Do you want to create a voice-over for your game or mobile application? The length of the final audio is 10 minutes. How can you do it? If you can wait a few days and pay hundreds of dollars – hire an actor and rent a studio. Remote freelancers will save you some cash, but you are still looking at 2-3 days of work. What if you urgently need to convert text to voice and still want to save hundreds of dollars? Learn about a solution we recently discovered. This method was tested as we were developing our games and augmented reality applications.  Rest assured you can get quality voice over in a matter of seconds, and at a lesser cost than a cup of coffee.

Of course, the ideal option is to hire an actor and a studio. Why? In this case, you select the suitable voice, timbre, work with intonations and emotions and are guaranteed to get a high-quality result. And what if a recording studio is a distance away and the voice actor was hand-picked? Alternatively, what if you need to voice a text in a foreign language? It might take anywhere from 1 to 3 days (if you’re lucky), and values at least $200 Cdn but being more realistic: $500-1000. You would not save much by converting a few minutes. We used to pay $100 for 3 minutes and it was not the highest cost.

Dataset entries
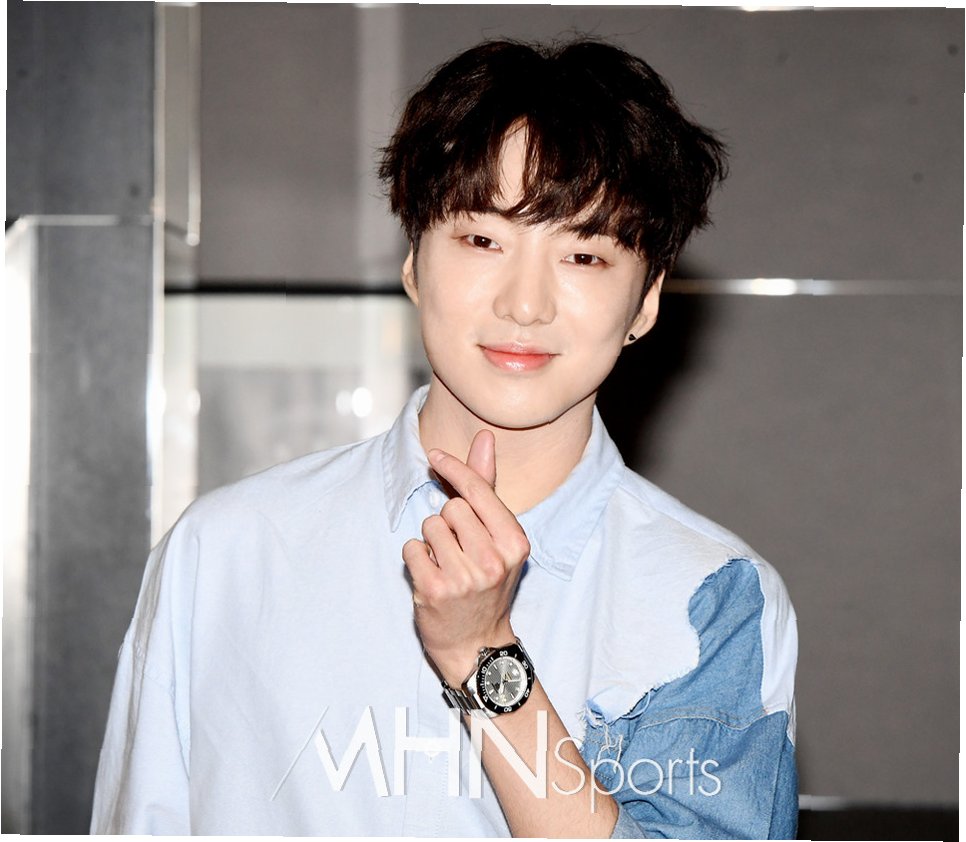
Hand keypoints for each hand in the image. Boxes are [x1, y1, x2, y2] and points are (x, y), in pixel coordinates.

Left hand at [402, 430, 530, 684]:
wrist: (477, 645)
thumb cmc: (487, 584)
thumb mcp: (498, 538)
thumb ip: (486, 487)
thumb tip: (485, 438)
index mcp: (515, 542)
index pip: (478, 490)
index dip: (454, 468)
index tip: (436, 455)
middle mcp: (493, 559)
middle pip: (450, 508)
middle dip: (447, 523)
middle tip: (459, 551)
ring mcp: (464, 577)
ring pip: (428, 527)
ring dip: (431, 542)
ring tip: (446, 565)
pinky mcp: (435, 590)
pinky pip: (411, 549)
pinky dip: (416, 559)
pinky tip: (431, 577)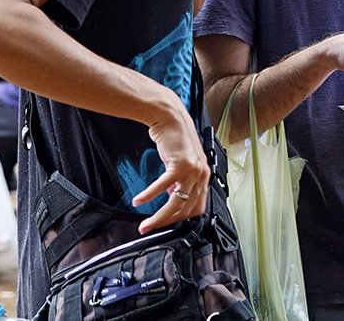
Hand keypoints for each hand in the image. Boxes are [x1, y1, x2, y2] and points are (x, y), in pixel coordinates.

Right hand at [134, 90, 210, 233]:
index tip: (166, 224)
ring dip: (158, 217)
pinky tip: (138, 200)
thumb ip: (181, 181)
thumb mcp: (183, 162)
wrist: (171, 116)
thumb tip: (171, 198)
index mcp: (204, 176)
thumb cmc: (176, 137)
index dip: (180, 219)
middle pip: (185, 209)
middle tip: (150, 227)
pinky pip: (162, 187)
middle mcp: (201, 174)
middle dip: (166, 223)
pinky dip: (149, 196)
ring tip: (145, 223)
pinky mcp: (179, 164)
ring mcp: (192, 170)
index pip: (196, 207)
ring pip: (175, 203)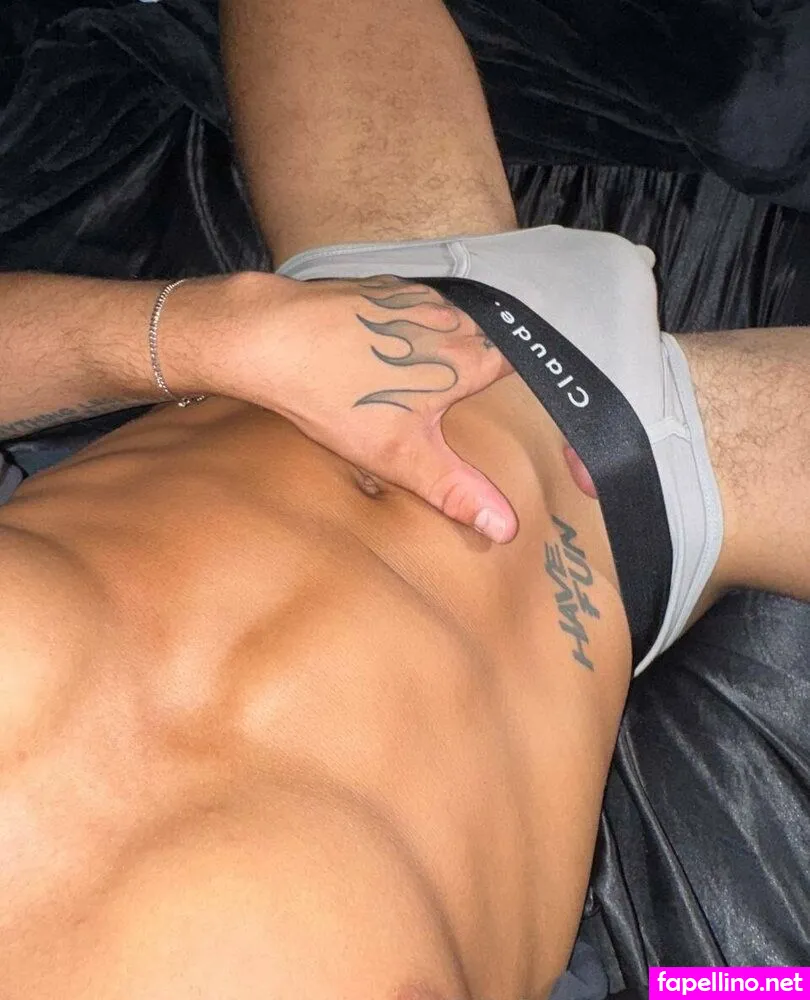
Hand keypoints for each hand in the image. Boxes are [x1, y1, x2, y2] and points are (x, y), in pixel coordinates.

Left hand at [216, 272, 517, 542]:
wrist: (272, 337)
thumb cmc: (339, 396)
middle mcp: (450, 317)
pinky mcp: (379, 288)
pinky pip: (411, 311)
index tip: (517, 406)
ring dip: (446, 349)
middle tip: (471, 401)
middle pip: (486, 342)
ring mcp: (413, 297)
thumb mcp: (402, 456)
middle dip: (483, 370)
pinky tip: (385, 357)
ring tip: (430, 380)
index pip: (522, 364)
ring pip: (449, 324)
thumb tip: (506, 526)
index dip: (526, 385)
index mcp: (468, 355)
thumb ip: (457, 489)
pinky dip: (408, 332)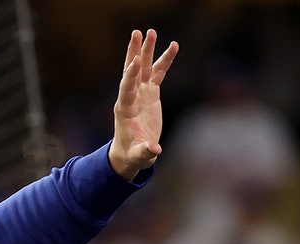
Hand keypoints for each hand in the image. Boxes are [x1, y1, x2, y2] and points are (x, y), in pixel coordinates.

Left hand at [108, 29, 178, 180]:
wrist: (133, 152)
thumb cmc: (134, 154)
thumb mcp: (139, 156)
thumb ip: (145, 152)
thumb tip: (154, 151)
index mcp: (125, 109)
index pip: (126, 88)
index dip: (130, 76)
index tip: (135, 62)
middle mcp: (131, 97)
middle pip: (131, 71)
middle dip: (134, 53)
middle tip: (137, 33)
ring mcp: (141, 93)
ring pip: (144, 68)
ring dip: (147, 50)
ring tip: (151, 32)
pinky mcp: (150, 93)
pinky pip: (157, 73)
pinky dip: (164, 60)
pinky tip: (174, 46)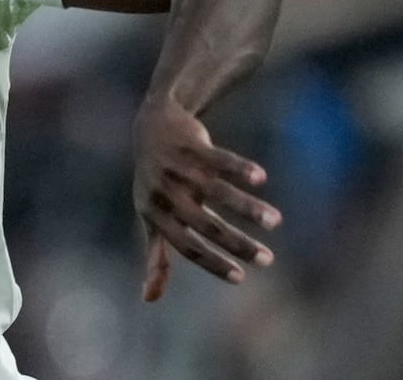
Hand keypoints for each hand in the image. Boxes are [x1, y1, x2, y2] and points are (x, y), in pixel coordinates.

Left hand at [132, 95, 279, 301]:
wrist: (152, 125)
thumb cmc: (156, 182)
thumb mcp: (151, 216)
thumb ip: (156, 256)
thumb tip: (149, 300)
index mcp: (154, 213)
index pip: (185, 245)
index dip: (212, 263)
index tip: (241, 278)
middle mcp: (164, 191)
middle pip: (205, 224)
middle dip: (238, 244)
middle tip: (269, 260)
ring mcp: (177, 167)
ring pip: (217, 191)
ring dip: (248, 208)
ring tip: (275, 222)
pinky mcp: (192, 144)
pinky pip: (218, 159)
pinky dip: (239, 168)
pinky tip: (260, 178)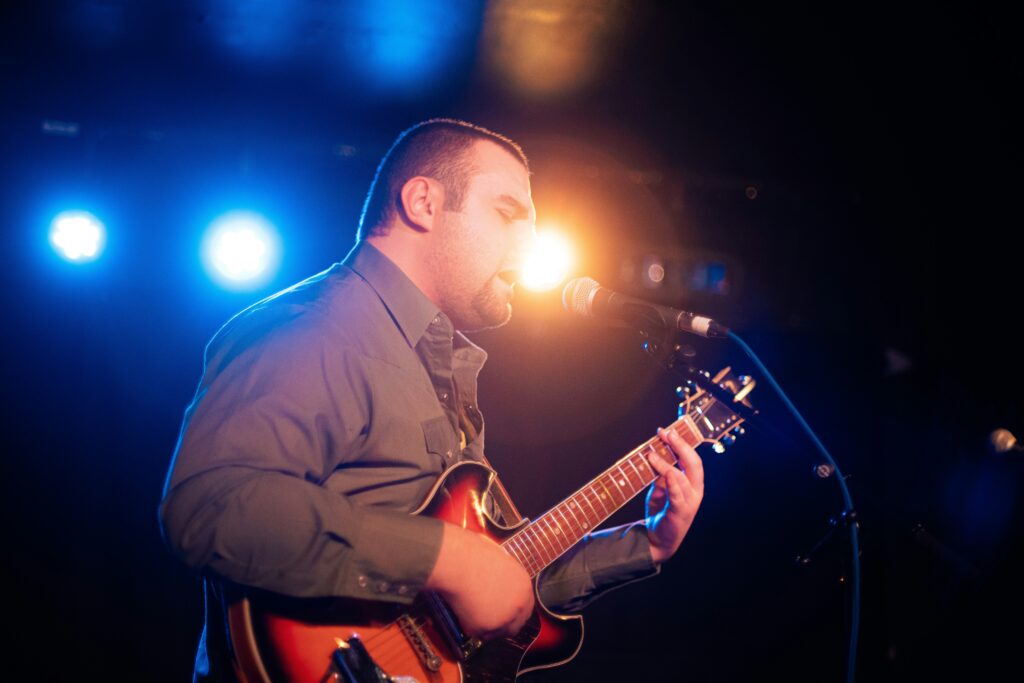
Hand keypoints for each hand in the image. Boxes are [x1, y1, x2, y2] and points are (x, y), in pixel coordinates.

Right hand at [426, 523, 534, 638]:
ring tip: (471, 610)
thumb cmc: (471, 555)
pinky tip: (463, 611)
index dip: (513, 611)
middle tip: (486, 618)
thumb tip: (497, 583)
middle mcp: (519, 604)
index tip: (502, 611)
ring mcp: (504, 618)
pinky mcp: (487, 628)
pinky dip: (469, 626)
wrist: (457, 562)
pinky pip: (478, 634)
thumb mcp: (498, 561)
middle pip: (516, 625)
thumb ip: (504, 577)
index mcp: (524, 586)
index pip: (526, 607)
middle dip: (502, 624)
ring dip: (486, 626)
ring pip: (496, 633)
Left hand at [645, 427, 704, 563]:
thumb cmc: (661, 511)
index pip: (691, 458)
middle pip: (693, 464)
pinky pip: (678, 496)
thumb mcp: (660, 488)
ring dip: (666, 463)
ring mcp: (689, 502)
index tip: (666, 431)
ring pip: (682, 477)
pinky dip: (673, 483)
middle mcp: (695, 491)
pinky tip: (666, 473)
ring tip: (651, 455)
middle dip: (680, 446)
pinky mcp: (680, 513)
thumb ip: (661, 473)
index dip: (681, 443)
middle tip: (666, 434)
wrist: (658, 539)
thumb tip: (655, 454)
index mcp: (692, 483)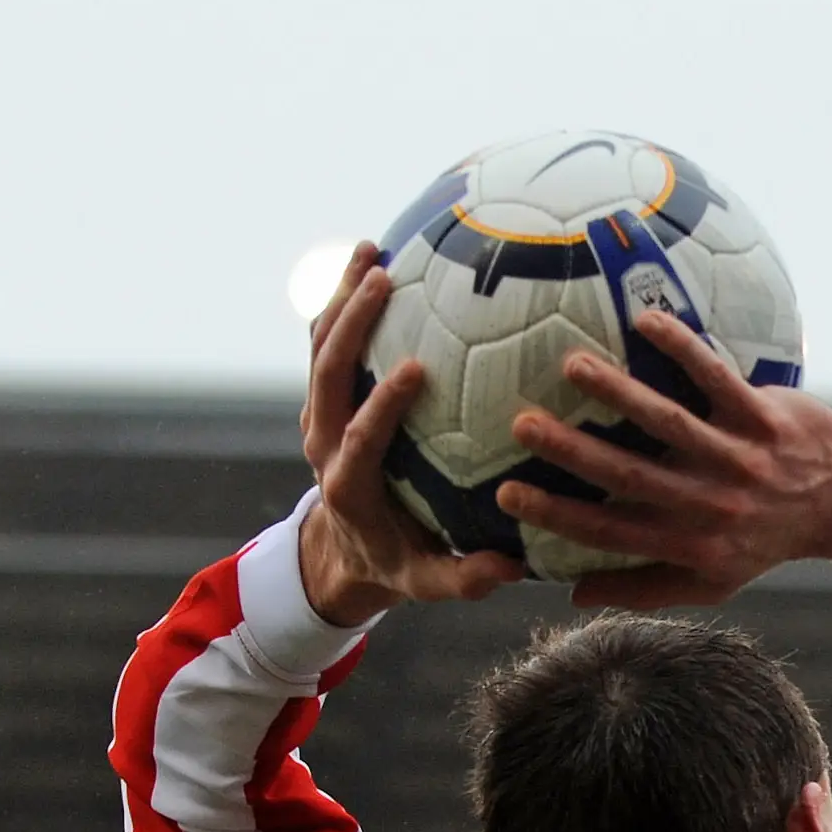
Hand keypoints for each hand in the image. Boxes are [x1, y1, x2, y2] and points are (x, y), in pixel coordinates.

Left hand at [294, 243, 521, 625]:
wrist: (343, 552)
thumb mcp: (430, 582)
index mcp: (349, 484)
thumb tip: (511, 568)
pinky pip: (328, 343)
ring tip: (369, 249)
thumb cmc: (398, 562)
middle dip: (351, 324)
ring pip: (320, 348)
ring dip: (340, 297)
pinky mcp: (325, 399)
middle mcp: (324, 442)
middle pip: (327, 373)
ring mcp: (320, 415)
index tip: (414, 368)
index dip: (381, 403)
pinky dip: (343, 301)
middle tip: (384, 278)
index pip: (361, 435)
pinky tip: (376, 260)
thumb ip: (466, 577)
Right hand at [496, 309, 831, 610]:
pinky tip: (646, 321)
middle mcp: (712, 504)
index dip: (558, 516)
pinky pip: (718, 378)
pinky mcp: (764, 417)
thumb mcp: (711, 581)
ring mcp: (739, 458)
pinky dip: (684, 350)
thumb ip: (643, 588)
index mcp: (691, 544)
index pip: (611, 532)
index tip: (507, 495)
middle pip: (631, 477)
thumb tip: (572, 594)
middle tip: (522, 425)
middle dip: (574, 452)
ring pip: (670, 423)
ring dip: (620, 393)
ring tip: (572, 366)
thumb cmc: (766, 542)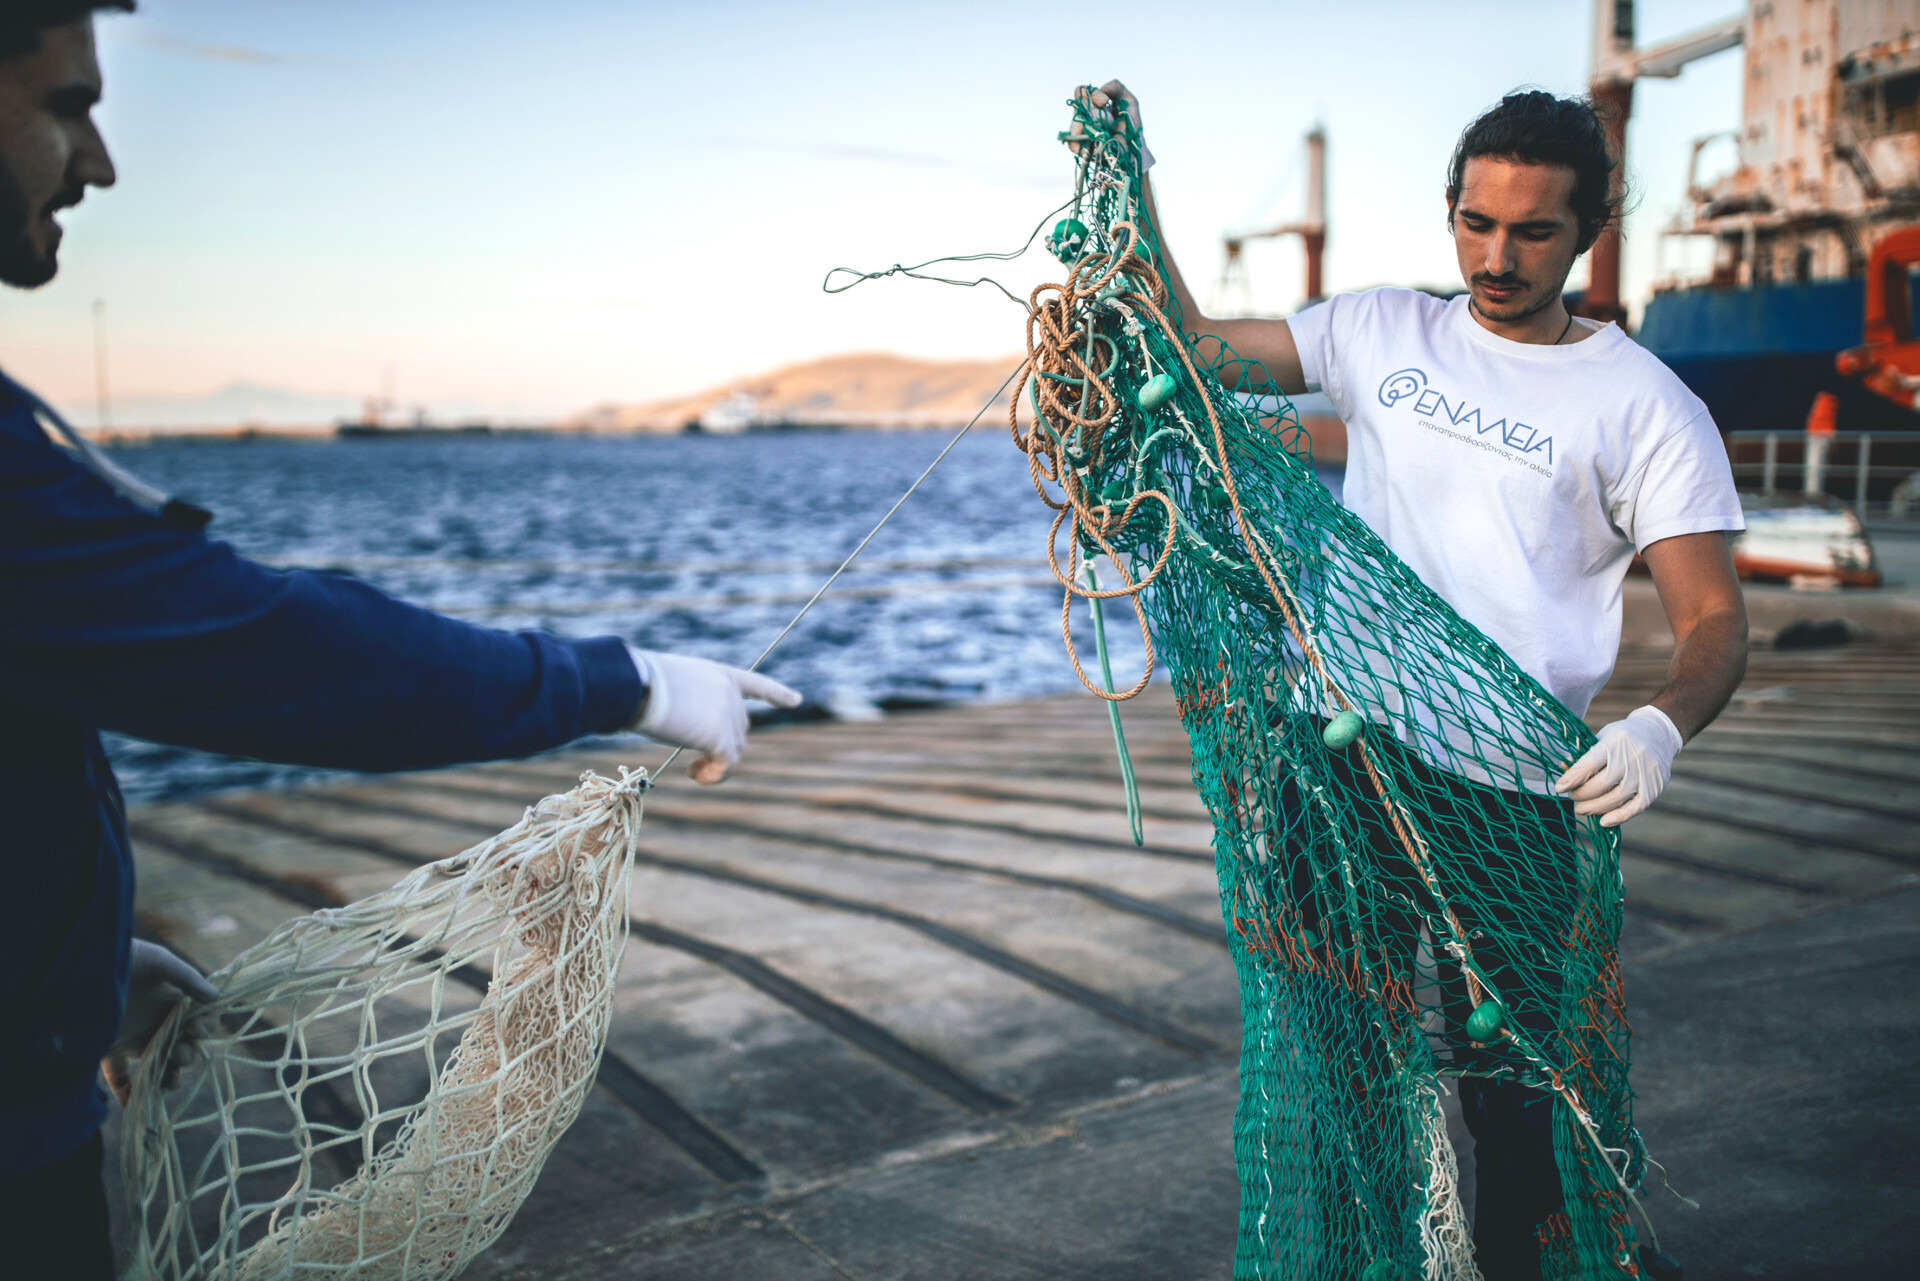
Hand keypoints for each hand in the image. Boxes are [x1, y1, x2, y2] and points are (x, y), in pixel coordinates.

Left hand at [102, 940, 218, 1105]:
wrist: (75, 964)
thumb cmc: (120, 958)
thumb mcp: (158, 961)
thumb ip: (187, 978)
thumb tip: (215, 997)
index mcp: (169, 1001)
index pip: (196, 1019)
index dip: (204, 1027)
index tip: (199, 1029)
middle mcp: (153, 1022)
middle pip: (180, 1045)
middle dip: (188, 1054)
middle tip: (181, 1053)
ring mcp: (131, 1037)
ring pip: (156, 1064)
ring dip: (168, 1076)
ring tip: (169, 1081)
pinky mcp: (107, 1050)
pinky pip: (119, 1077)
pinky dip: (127, 1092)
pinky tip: (134, 1101)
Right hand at [629, 648, 801, 783]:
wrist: (637, 686)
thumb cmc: (641, 685)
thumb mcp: (673, 686)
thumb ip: (693, 704)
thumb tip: (693, 732)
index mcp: (720, 674)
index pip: (756, 684)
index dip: (777, 694)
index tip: (797, 700)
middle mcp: (730, 693)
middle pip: (740, 729)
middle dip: (722, 747)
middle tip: (694, 763)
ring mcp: (728, 713)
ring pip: (735, 749)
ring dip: (716, 765)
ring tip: (693, 770)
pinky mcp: (720, 736)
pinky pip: (728, 764)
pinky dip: (716, 775)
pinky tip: (697, 776)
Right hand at [1066, 80, 1152, 169]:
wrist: (1134, 150)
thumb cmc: (1131, 127)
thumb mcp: (1129, 102)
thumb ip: (1117, 87)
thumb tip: (1103, 88)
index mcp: (1092, 105)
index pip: (1081, 92)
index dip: (1091, 94)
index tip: (1104, 102)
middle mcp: (1084, 117)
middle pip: (1079, 106)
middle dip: (1094, 110)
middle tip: (1109, 120)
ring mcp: (1080, 133)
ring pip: (1076, 123)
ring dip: (1093, 126)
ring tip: (1106, 133)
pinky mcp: (1080, 149)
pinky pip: (1073, 142)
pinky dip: (1083, 141)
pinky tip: (1094, 142)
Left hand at [1555, 705, 1682, 827]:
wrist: (1659, 732)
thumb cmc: (1623, 737)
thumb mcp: (1603, 737)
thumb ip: (1585, 755)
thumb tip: (1563, 770)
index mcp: (1616, 741)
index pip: (1589, 764)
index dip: (1572, 779)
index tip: (1559, 788)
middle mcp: (1633, 756)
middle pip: (1602, 784)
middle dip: (1581, 794)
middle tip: (1572, 797)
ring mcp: (1646, 773)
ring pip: (1616, 798)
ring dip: (1595, 808)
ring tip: (1581, 809)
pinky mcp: (1655, 787)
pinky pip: (1636, 807)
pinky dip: (1619, 817)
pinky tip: (1603, 821)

**Directions**:
**a)** Answer these questions about the voice-over text:
(i) How many days of work does the text say remote freelancers still take?
(ii) What realistic price range does the text give for hiring an actor and a studio?
(iii) How much did the authors use to pay for 3 minutes?
**b)** Rewrite the part of the voice-over text that begins at the words "Of course, the" and stops after "the highest cost.", changing "intonations" to "inflections".

**Exercise solutions**:
**a)**
(i) 2-3 days of work.
(ii) $500-1000.
(iii) $100.

**b)**
Of course, the ideal option is to hire an actor and a studio. Why? In this case, you select the suitable voice, timbre, work with inflections and emotions and are guaranteed to get a high-quality result. And what if a recording studio is a distance away and the voice actor was hand-picked? Alternatively, what if you need to voice a text in a foreign language? It might take anywhere from 1 to 3 days (if you’re lucky), and values at least $200 Cdn but being more realistic: $500-1000. You would not save much by converting a few minutes. We used to pay $100 for 3 minutes and it was not the highest cost.